Assaggiare un gelato sublime, comporre una canzone, innamorarsi: la gioia miracolosa di un momento che si dissolve

L'imperfetta

L'imperfetta meraviglia, particolare della copertina – Credits: © Andrea De Carlo

Quando esce un libro di Andrea De Carlo - scrittore che nei primi anni Ottanta con Treno di panna e Uccelli da gabbia e da voliera folgorò una generazione che non sapeva ancora di avere certe inquietudini - mi succede sempre la stessa cosa: ne soppeso le dimensioni (quasi sempre ingombranti), dò un'occhiata distratta alla copertina (sperando non sia troppo stucchevole), confronto mentalmente il titolo con i precedenti. Poi dico no, stavolta no. Poi non so come sbircio le prime righe, magari volto pagina, colgo il nome di un personaggio, mi avvolge la vibrazione di una colonna sonora già familiare. E di colpo sono dentro, sono coinvolto. Il diciannovesimo romanzo di Andrea De Carlo contiene poi nel titolo la sintesi "perfetta" dell'arte del romanzo: L'imperfetta meraviglia.

Leggere De Carlo cioè è come sentirsi a casa, ma una casa senza muri di protezione. C'è una complicità istantanea e sfuggente che fluisce, già a pagina 2, da una frase come "e Milena Migliari nei confronti degli equilibri instabili ha sempre provato un misto di ansia e fascinazione". C'è un'allitterazione ricorrente nei nomi (qui Milena Migliari, in Di noi tre Misia Mistrani: una radice inconscia di Milanesità?). Ma soprattutto c'è fin dal principio l'idea un po' ossessiva di quanti bivii non presi, quante potenzialità irrealizzate, quanti talenti inespressi formino quell'arcodamore che chiamiamo vita. Ben più delle scelte che abbiamo compiuto. Mentre potrebbe bastare uno scatto per riprendersi in mano il destino.

Ma poi tutto evapora in una fenomenologia esistenziale la cui unica cartina di tornasole sono le relazioni. Perché tutto è nella relazione, aveva già intuito Italo Calvino ai tempi di Treno di panna. Eppure trentacinque anni dopo De Carlo ancora sa correre il rischio di "scoprire che dentro potrebbe esserci il vuoto": ovvero un'imperfetta meraviglia. Per farlo si affida al punto di vista di due voci che più diverse non si può. Una artista del gelato che ha trovato in Provenza la sua incerta realizzazione professionale nonché una presunta stabilità affettiva, e una rockstar ancora sulla cresta dell'onda, seppure gli anni migliori siano ormai alle spalle. In comune hanno la sensazione di essere persone sbagliate o comunque irregolari, una vaga propensione all'integrità artistica e soprattutto il fatto di trovarsi nello stesso luogo nello stesso momento.

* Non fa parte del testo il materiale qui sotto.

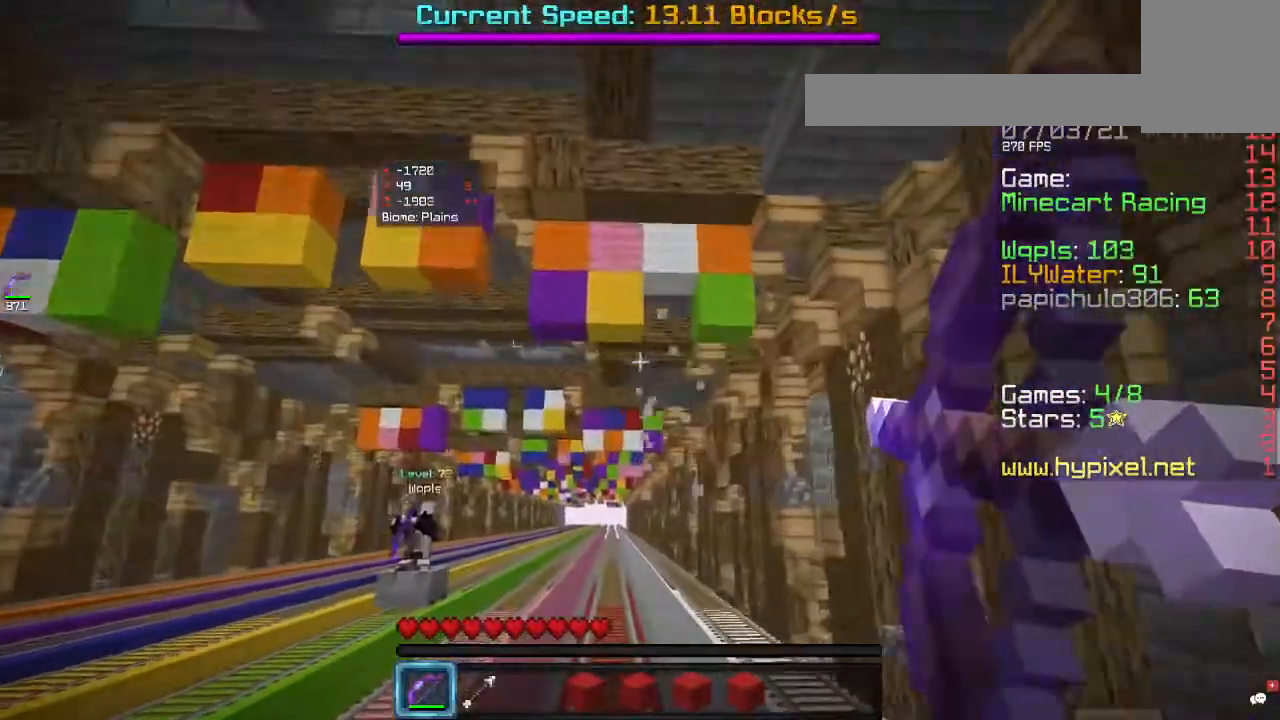
{"keys": [], "mouse": ["right"], "events": []}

Se ci vuol poco a rompere un equilibrio instabile, narrativamente parlando L'imperfetta meraviglia ha una dimensione istintiva dentro un ritmo musicalissimo. Simile a una suite in vari movimenti, accoglie situazioni e personaggi bizzarri, intensi paesaggi interiori ed esteriori, flussi di coscienza, esperienze di confine come l'estasi sensoriale di un cucchiaino di gelato. Il mondo del rock vi riluce di una patina decadente, memore dei suoi giorni d'oro. Con affetto e ironia a volte feroce De Carlo, scrittore-musicista, scolpisce l'icona delle rockstar invecchiate e satolle che perseverano in una recita trasgressiva al limite del grottesco. Ma intanto ammicca a noialtri lettori cresciuti col mito della musica ribelle e della schitarrata liberatoria, noi incapaci di rinunciarvi a quel mito, disposti a credere ancora che il personaggio coincida con la persona, forse perché simbolo gioioso di un'altra età della vita.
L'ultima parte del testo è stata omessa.